MyBoox ne révèle rien du contenu du prochain livre, si ce ne sont quelques rappels des heures de gloire de Rebecca Ayoko, comme ce jour où le célèbre créateur la fait défiler avec une création qui marqua les esprits, raconte le site d’information littéraire:

«Paris VIIIe, 1987. Regard doux, sourire timide et port de tête de danseuse, Rebecca Ayoko défile dans un tailleur Yves Saint Laurent dont la blancheur éclatante contraste avec la couleur de sa peau. A voir la grâce de son déhanché, l’égérie d’Yves Saint Laurent semble avoir fait cela toute sa vie.»

Pourtant, ajoute MyBoox, Rebecca Ayoko qui côtoie ainsi tous les top-models internationaux n’a pas une histoire toute simple. Le succès qu’elle connaît à ce moment-là, cache en réalité, une jeunesse douloureuse:

«Née dans la misère en Côte d’Ivoire, battue, violée et exploitée toute son enfance, elle devient esclave, dès son plus jeune âge et mère à 13 ans.»
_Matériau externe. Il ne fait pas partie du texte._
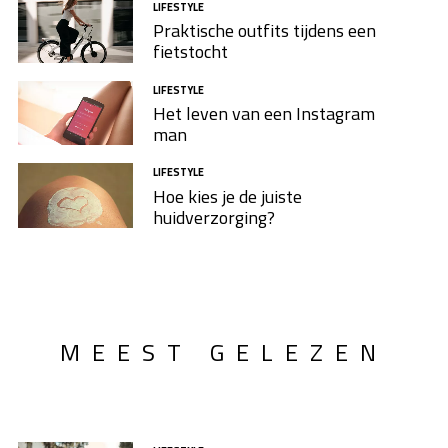
LIFESTYLE
Praktische outfits tijdens een
fietstocht
LIFESTYLE
Het leven van een Instagram
man
LIFESTYLE
Hoe kies je de juiste
huidverzorging?
MEEST GELEZEN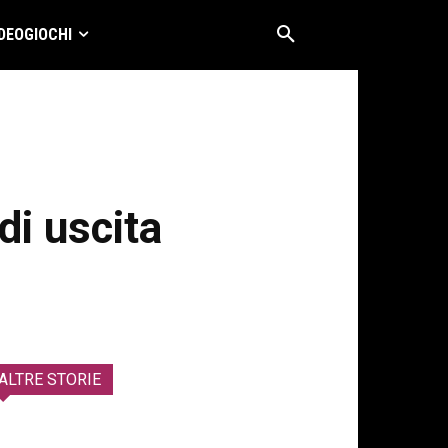
DEOGIOCHI
di uscita
ALTRE STORIE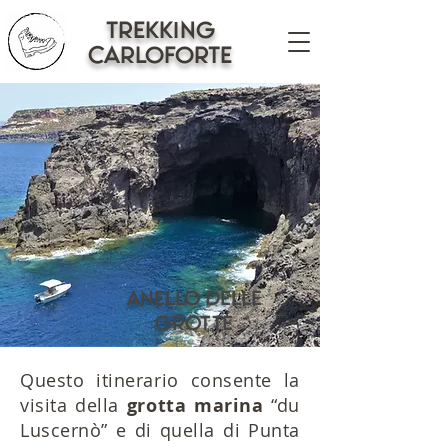
trekking
CARLOFORTE
ANELLO DELLE
GROTTE
Questo itinerario consente la
visita della
grotta marina
“du
Luscernò” e di quella di Punta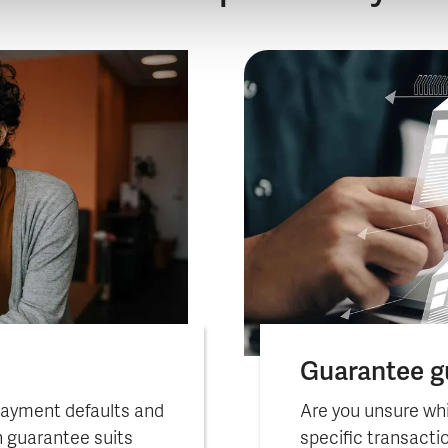
Guarantee g
payment defaults and
Are you unsure whi
 guarantee suits
specific transacti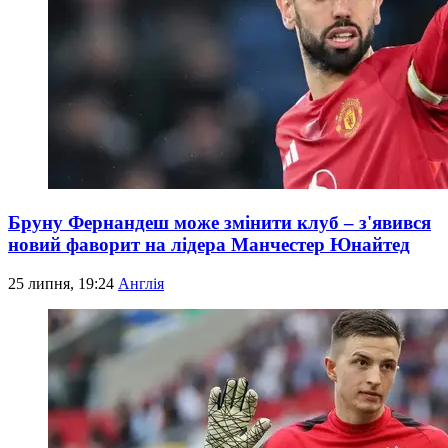
Бруну Фернандеш може змінити клуб – з'явився
новий фаворит на лідера Манчестер Юнайтед
25 липня, 19:24
Англія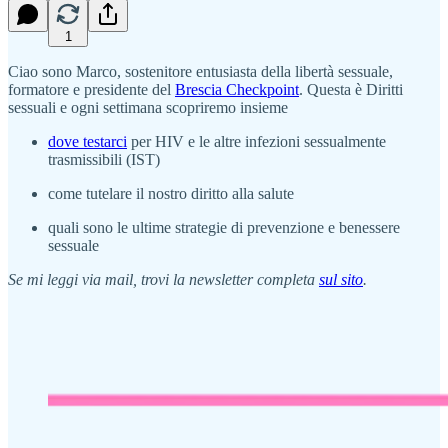
1
Ciao sono Marco, sostenitore entusiasta della libertà sessuale,
formatore e presidente del
Brescia Checkpoint
. Questa è Diritti
sessuali e ogni settimana scopriremo insieme
dove testarci
per HIV e le altre infezioni sessualmente
trasmissibili (IST)
come tutelare il nostro diritto alla salute
quali sono le ultime strategie di prevenzione e benessere
sessuale
Se mi leggi via mail, trovi la newsletter completa
sul sito
.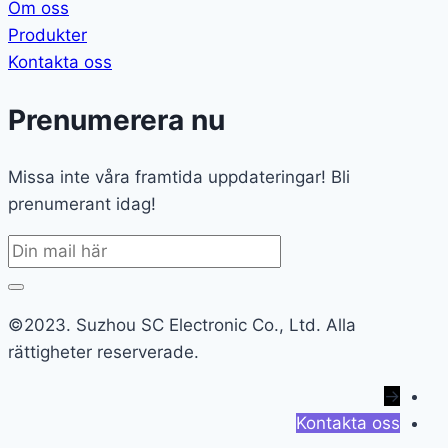
Om oss
Produkter
Kontakta oss
Prenumerera nu
Missa inte våra framtida uppdateringar! Bli
prenumerant idag!
©2023. Suzhou SC Electronic Co., Ltd. Alla
rättigheter reserverade.
→
Kontakta oss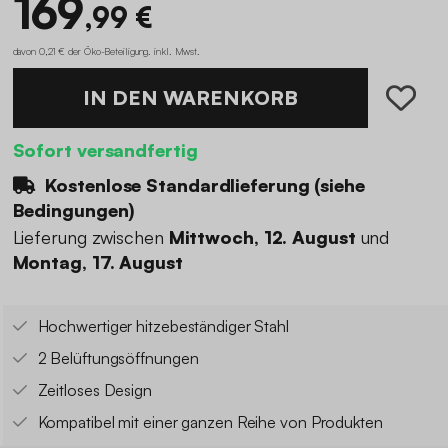
169
,99 €
davon 0,21 € der Öko-Beteiligung
.
inkl. Mwst.
IN DEN WARENKORB
Sofort versandfertig
Kostenlose Standardlieferung (
siehe
Bedingungen
)
Lieferung zwischen
Mittwoch, 12. August
und
Montag, 17. August
Hochwertiger hitzebeständiger Stahl
2 Belüftungsöffnungen
Zeitloses Design
Kompatibel mit einer ganzen Reihe von Produkten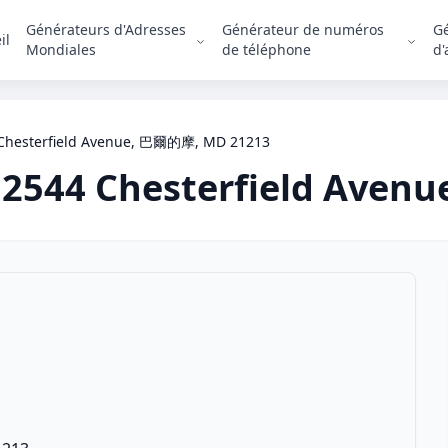
Générateurs d'Adresses
Générateur de numéros
G
il
Mondiales
de téléphone
d'
Chesterfield Avenue, 巴爾的摩, MD 21213
2544 Chesterfield Avenu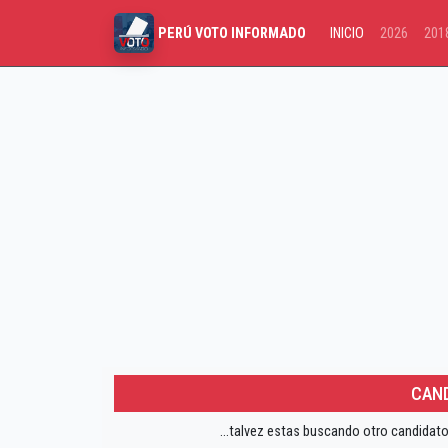
INICIO
2026
201
PERÚ VOTO INFORMADO
CAND
...talvez estas buscando otro candidato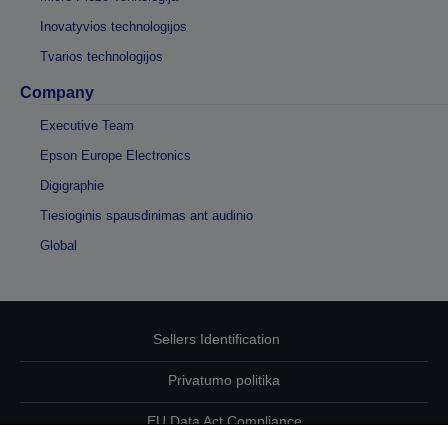
Inovatyvios technologijos
Tvarios technologijos
Company
Executive Team
Epson Europe Electronics
Digigraphie
Tiesioginis spausdinimas ant audinio
Global
Sellers Identification
Privatumo politika
EU Data Act Compliance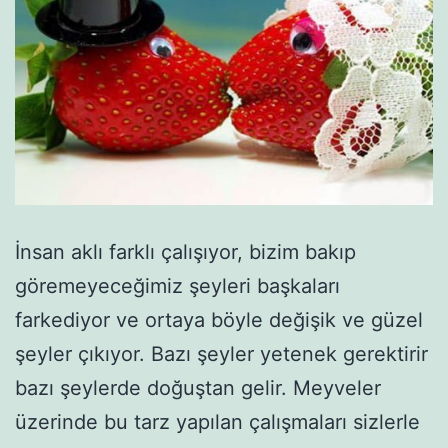
İnsan aklı farklı çalışıyor, bizim bakıp
göremeyeceğimiz şeyleri başkaları
farkediyor ve ortaya böyle değişik ve güzel
şeyler çıkıyor. Bazı şeyler yetenek gerektirir
bazı şeylerde doğuştan gelir. Meyveler
üzerinde bu tarz yapılan çalışmaları sizlerle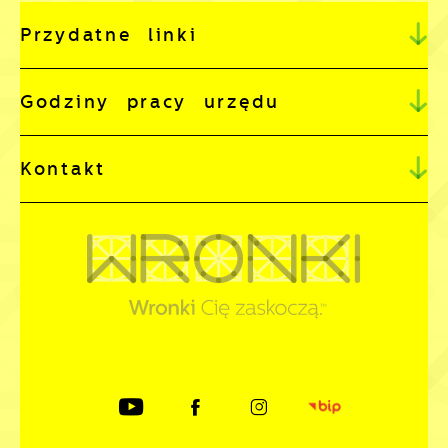
Przydatne linki
Godziny pracy urzędu
Kontakt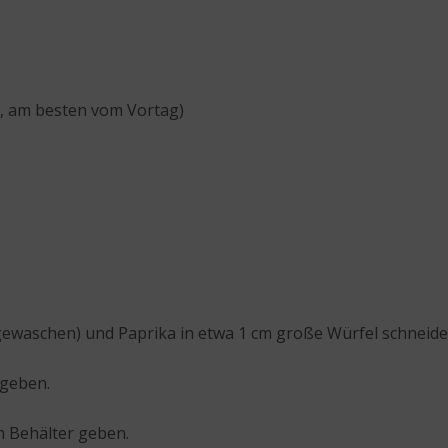
s, am besten vom Vortag)
gewaschen) und Paprika in etwa 1 cm große Würfel schneide
ugeben.
n Behälter geben.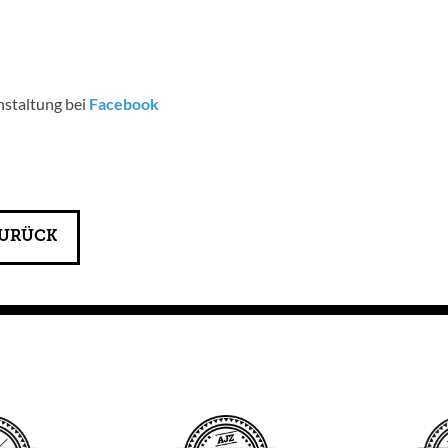
nstaltung bei
Facebook
URÜCK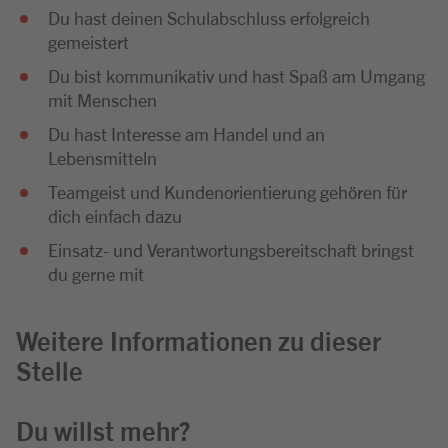
Du hast deinen Schulabschluss erfolgreich
gemeistert
Du bist kommunikativ und hast Spaß am Umgang
mit Menschen
Du hast Interesse am Handel und an
Lebensmitteln
Teamgeist und Kundenorientierung gehören für
dich einfach dazu
Einsatz- und Verantwortungsbereitschaft bringst
du gerne mit
Weitere Informationen zu dieser
Stelle
Du willst mehr?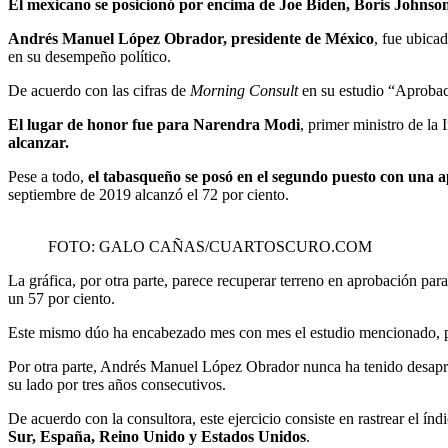
El mexicano se posicionó por encima de Joe Biden, Boris Johnso
Andrés Manuel López Obrador, presidente de México
, fue ubica
en su desempeño político.
De acuerdo con las cifras de
Morning Consult
en su estudio “Aprobac
El lugar de honor fue para Narendra Modi
, primer ministro de la
alcanzar.
Pese a todo,
el tabasqueño se posó en el segundo puesto con una 
septiembre de 2019 alcanzó el 72 por ciento.
FOTO: GALO CAÑAS/CUARTOSCURO.COM
La gráfica, por otra parte, parece recuperar terreno en aprobación p
un 57 por ciento.
Este mismo dúo ha encabezado mes con mes el estudio mencionado, pu
Por otra parte, Andrés Manuel López Obrador nunca ha tenido desapro
su lado por tres años consecutivos.
De acuerdo con la consultora, este ejercicio consiste en rastrear el ín
Sur, España, Reino Unido y Estados Unidos
.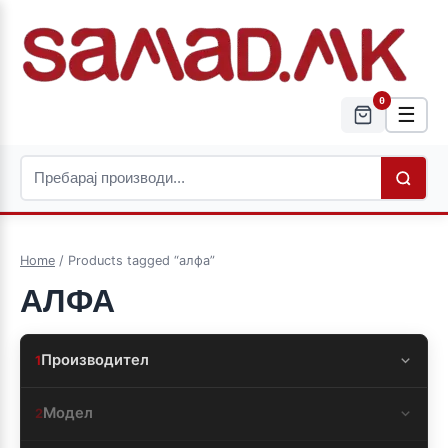
0
☰
Home
/ Products tagged “алфа”
АЛФА
Производител
1
Модел
2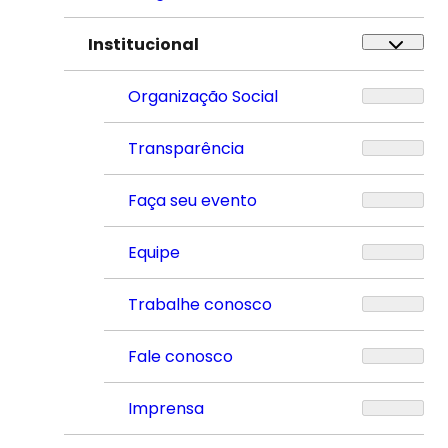
Institucional
Organização Social
Transparência
Faça seu evento
Equipe
Trabalhe conosco
Fale conosco
Imprensa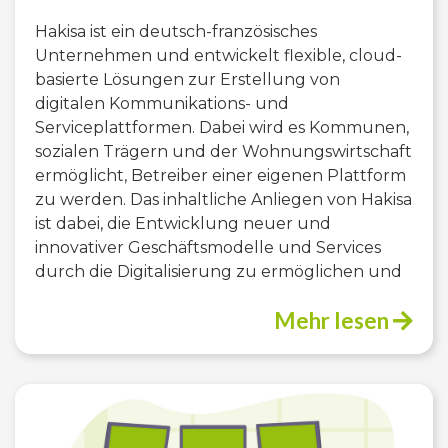
Hakisa ist ein deutsch-französisches
Unternehmen und entwickelt flexible, cloud-
basierte Lösungen zur Erstellung von
digitalen Kommunikations- und
Serviceplattformen. Dabei wird es Kommunen,
sozialen Trägern und der Wohnungswirtschaft
ermöglicht, Betreiber einer eigenen Plattform
zu werden. Das inhaltliche Anliegen von Hakisa
ist dabei, die Entwicklung neuer und
innovativer Geschäftsmodelle und Services
durch die Digitalisierung zu ermöglichen und
Mehr lesen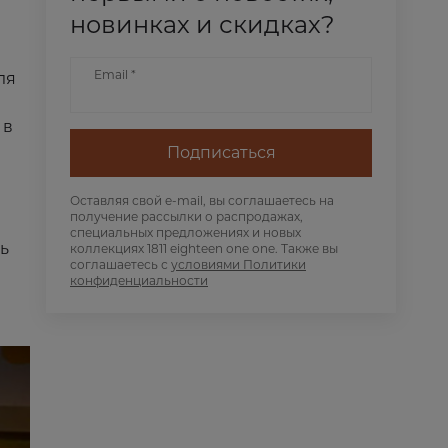
новинках и скидках?
Email *
ля
 в
Подписаться
Оставляя свой e-mail, вы соглашаетесь на
получение рассылки о распродажах,
специальных предложениях и новых
ь
коллекциях 1811 eighteen one one. Также вы
соглашаетесь с
условиями Политики
конфиденциальности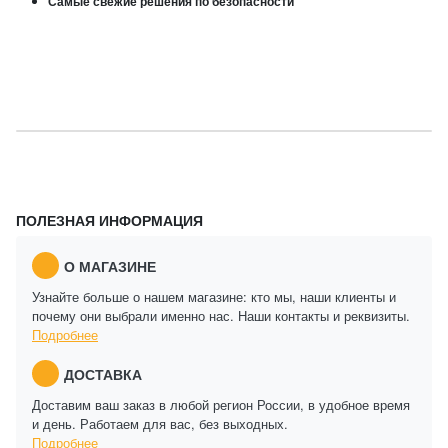
Самые свежие решения по безопасности
ПОЛЕЗНАЯ ИНФОРМАЦИЯ
О МАГАЗИНЕ
Узнайте больше о нашем магазине: кто мы, наши клиенты и
почему они выбрали именно нас. Наши контакты и реквизиты.
Подробнее
ДОСТАВКА
Доставим ваш заказ в любой регион России, в удобное время
и день. Работаем для вас, без выходных.
Подробнее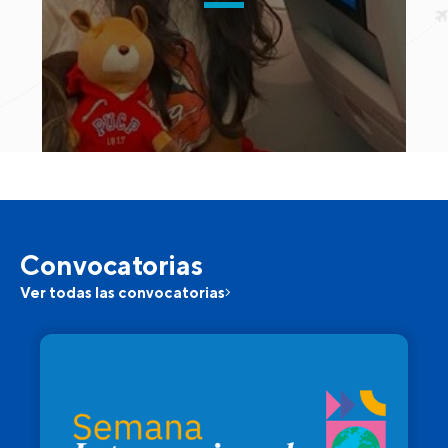
Convocatorias
Ver todas las convocatorias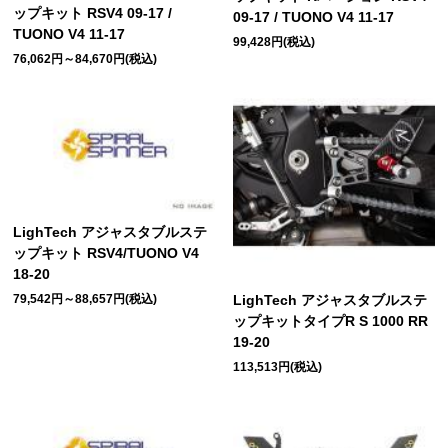
ップキット RSV4 09-17 /
09-17 / TUONO V4 11-17
TUONO V4 11-17
99,428円(税込)
76,062円～84,670円(税込)
LighTech アジャスタブルステ
ップキット RSV4/TUONO V4
18-20
79,542円～88,657円(税込)
LighTech アジャスタブルステ
ップキットタイプR S 1000 RR
19-20
113,513円(税込)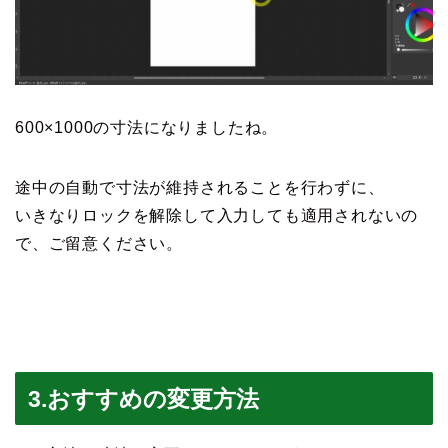
600×1000の寸法になりましたね。
途中の自動で寸法が維持されることを行わずに、
いきなりロックを解除して入力しても適用されないの
で、ご留意ください。
3.おすすめの変更方法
Dès lors, l’Ivoirienne se battra pour échapper à son destin. MyBoox nous rappelle qu’elle s’envolera ensuite pour Paris, la capitale de la mode, où elle fera la connaissance de celui qui deviendra son mentor.

«Sa rencontre avec le grand couturier Yves Saint Laurent l’a projetée —de façon aussi fabuleuse que brutale— de la violence des rues d’Abidjan à la magie —souvent cruelle— du monde de la mode, des top-models et de la jet-set», précise le site dans une courte biographie qu’il consacre à l’ancien mannequin.

Au mois d’août, c’est le site Africultures qui lui consacrait quelques lignes: Rebecca Ayoko était alors la marraine de la deuxième édition de la Fashion Night de Saint-Martin de Ré, dans l’ouest de la France.